Please reproduce the listing from the line with "This RFC is" up to and including the line with "disastrous in hardware control systems.", swapping "financial transactions" for "banking transactions" and keeping everything else unchanged.

* **Collected data**
┌──
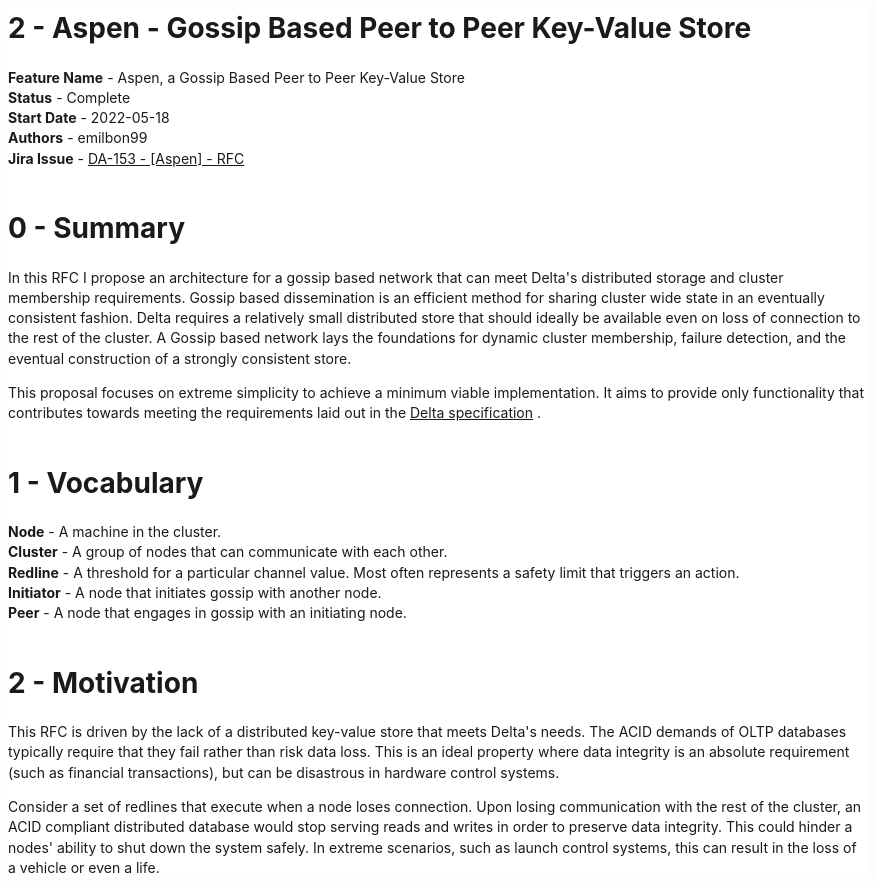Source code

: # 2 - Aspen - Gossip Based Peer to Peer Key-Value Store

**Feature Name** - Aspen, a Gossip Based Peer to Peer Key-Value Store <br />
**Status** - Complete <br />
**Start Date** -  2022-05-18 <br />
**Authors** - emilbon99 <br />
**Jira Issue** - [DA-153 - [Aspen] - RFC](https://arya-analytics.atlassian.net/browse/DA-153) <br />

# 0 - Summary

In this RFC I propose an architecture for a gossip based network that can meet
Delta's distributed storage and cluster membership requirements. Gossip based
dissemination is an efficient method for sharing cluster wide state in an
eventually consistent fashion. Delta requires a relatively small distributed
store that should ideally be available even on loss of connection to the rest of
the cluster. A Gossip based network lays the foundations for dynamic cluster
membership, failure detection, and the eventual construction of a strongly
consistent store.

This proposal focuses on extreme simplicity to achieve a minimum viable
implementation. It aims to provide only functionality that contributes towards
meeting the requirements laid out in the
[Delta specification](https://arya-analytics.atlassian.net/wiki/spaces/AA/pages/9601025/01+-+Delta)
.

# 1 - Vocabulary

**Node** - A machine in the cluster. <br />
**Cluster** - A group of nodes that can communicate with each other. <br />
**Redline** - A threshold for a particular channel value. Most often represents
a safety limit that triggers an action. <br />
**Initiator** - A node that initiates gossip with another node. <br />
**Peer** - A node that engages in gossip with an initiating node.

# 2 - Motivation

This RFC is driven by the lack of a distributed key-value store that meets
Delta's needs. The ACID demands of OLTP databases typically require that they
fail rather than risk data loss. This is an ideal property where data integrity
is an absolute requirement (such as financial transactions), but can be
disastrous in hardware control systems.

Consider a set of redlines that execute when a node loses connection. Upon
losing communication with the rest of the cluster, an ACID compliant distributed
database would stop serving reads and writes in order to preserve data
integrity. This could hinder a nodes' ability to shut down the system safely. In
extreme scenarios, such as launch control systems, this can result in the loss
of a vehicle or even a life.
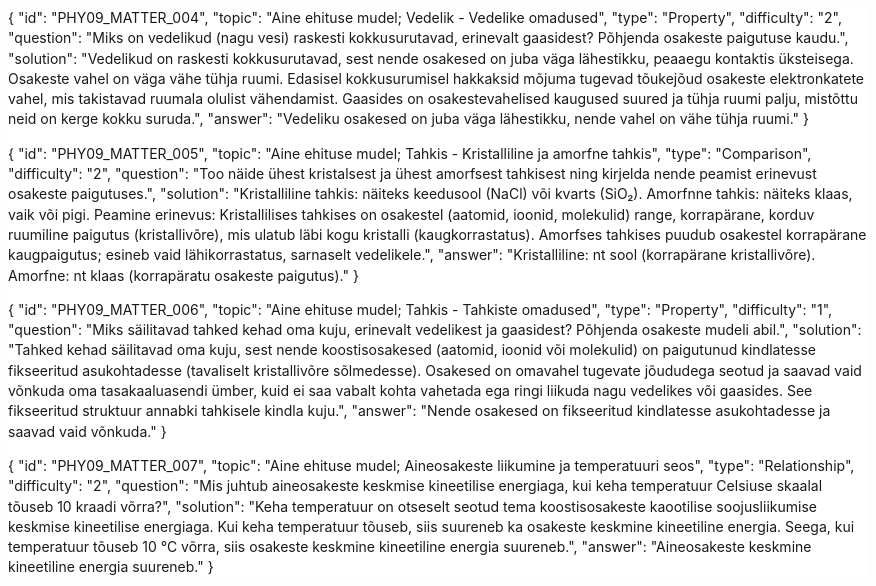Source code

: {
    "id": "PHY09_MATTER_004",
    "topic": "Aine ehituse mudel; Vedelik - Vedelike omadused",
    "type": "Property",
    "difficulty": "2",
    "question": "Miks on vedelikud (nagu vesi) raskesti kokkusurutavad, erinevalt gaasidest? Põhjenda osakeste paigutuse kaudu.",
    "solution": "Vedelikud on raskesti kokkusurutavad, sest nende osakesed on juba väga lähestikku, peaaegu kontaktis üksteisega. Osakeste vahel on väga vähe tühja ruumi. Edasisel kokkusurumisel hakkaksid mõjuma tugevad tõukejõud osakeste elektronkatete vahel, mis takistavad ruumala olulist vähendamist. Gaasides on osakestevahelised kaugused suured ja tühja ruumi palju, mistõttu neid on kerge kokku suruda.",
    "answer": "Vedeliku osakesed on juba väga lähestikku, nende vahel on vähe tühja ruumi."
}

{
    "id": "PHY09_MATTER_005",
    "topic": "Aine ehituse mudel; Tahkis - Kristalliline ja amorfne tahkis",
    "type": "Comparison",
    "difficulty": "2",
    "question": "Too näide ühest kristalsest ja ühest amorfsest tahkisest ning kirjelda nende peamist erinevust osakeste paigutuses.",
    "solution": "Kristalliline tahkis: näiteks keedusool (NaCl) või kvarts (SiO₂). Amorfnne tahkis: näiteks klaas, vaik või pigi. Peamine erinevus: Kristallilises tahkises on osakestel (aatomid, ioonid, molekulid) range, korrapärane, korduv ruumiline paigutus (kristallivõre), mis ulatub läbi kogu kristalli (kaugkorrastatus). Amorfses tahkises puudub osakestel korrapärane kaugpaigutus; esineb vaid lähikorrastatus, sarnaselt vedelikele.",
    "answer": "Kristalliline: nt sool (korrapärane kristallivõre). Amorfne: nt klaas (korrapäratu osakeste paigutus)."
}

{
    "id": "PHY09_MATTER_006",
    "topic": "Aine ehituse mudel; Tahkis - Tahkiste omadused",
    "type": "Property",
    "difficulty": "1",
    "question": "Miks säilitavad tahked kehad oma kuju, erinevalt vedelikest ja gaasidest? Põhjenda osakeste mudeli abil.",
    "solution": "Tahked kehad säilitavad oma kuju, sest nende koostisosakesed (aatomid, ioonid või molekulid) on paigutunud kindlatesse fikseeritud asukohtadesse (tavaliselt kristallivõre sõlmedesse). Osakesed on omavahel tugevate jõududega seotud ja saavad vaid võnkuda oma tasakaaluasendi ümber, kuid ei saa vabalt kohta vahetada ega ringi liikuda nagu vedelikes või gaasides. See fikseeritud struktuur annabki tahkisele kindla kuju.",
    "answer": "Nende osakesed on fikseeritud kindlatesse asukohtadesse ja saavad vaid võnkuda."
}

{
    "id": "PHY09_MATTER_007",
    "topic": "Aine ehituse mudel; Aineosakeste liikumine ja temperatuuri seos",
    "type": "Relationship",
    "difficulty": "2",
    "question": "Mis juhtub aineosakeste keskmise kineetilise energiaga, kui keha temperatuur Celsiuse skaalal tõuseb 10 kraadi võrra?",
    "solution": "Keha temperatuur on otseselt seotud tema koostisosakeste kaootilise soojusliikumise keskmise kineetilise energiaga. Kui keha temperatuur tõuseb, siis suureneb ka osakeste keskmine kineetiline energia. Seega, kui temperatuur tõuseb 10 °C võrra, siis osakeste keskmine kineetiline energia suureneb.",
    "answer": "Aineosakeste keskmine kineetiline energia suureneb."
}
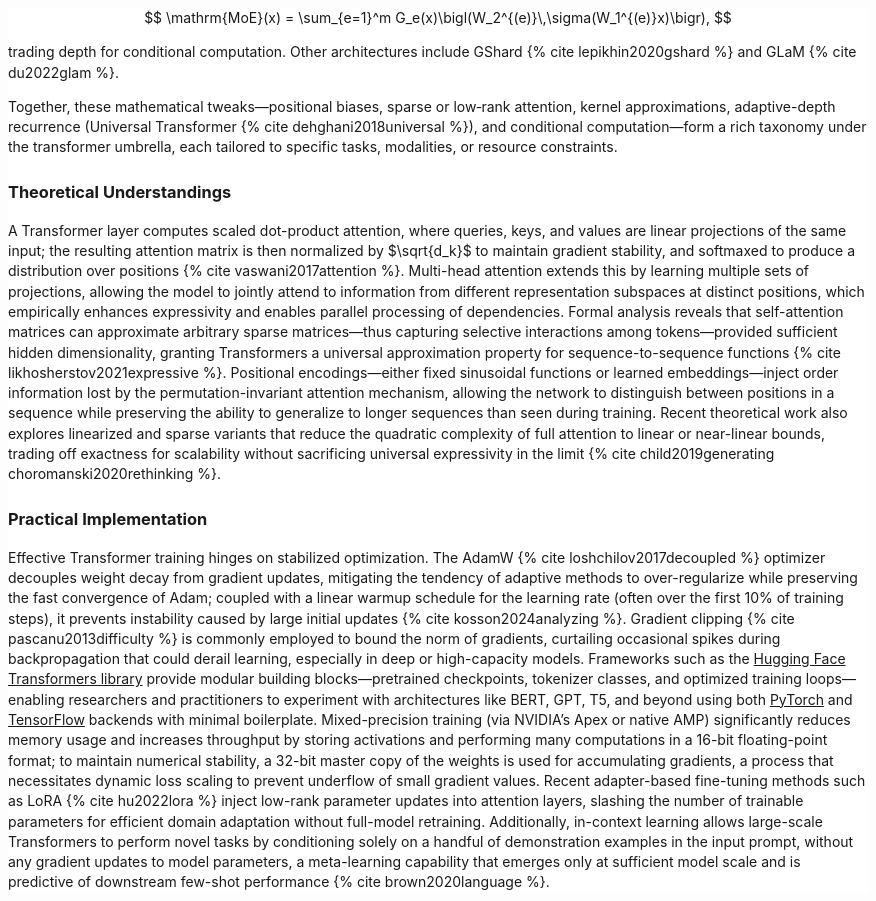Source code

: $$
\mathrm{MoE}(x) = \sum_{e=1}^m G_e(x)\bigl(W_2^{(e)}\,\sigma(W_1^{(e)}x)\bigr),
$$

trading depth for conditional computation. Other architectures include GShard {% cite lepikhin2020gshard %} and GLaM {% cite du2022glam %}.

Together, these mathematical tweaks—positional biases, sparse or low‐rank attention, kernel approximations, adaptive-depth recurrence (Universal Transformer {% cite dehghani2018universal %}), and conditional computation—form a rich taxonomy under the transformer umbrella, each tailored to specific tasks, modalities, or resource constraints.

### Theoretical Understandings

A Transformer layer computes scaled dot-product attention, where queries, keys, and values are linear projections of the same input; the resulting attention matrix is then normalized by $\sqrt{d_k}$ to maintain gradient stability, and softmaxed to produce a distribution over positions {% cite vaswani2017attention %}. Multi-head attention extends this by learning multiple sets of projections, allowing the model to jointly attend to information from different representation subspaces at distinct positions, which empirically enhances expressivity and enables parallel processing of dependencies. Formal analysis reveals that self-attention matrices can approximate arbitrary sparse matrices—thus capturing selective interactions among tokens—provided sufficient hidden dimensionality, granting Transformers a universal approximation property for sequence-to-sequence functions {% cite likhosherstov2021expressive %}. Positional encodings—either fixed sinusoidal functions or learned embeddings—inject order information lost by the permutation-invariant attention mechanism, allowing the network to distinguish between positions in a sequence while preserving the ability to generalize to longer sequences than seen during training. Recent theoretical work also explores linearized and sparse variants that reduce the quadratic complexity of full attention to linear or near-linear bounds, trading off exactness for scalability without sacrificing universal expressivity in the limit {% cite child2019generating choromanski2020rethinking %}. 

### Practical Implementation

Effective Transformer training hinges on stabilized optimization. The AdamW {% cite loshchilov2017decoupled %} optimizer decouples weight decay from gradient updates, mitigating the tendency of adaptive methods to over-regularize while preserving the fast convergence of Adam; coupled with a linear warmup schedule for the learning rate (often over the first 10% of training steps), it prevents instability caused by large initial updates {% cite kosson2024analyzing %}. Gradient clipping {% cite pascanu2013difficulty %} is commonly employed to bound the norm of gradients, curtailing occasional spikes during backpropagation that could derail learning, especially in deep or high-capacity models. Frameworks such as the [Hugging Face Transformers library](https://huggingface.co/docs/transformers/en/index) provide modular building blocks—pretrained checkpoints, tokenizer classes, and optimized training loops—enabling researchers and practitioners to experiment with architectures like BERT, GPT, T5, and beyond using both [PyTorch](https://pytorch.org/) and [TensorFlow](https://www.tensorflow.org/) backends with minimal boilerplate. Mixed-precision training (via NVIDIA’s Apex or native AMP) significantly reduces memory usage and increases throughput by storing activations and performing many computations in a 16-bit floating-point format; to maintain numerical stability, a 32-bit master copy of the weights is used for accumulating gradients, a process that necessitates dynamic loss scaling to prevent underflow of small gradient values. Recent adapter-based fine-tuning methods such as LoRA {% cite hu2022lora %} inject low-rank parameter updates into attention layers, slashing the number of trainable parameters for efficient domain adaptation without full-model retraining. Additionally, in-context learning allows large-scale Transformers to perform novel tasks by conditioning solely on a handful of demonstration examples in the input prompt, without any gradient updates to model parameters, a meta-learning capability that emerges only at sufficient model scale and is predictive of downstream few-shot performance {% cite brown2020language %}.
└──
* **Exercise solution**
This RFC is driven by the lack of a distributed key-value store that meets
Delta's needs. The ACID demands of OLTP databases typically require that they
fail rather than risk data loss. This is an ideal property where data integrity
is an absolute requirement (such as banking transactions), but can be
disastrous in hardware control systems.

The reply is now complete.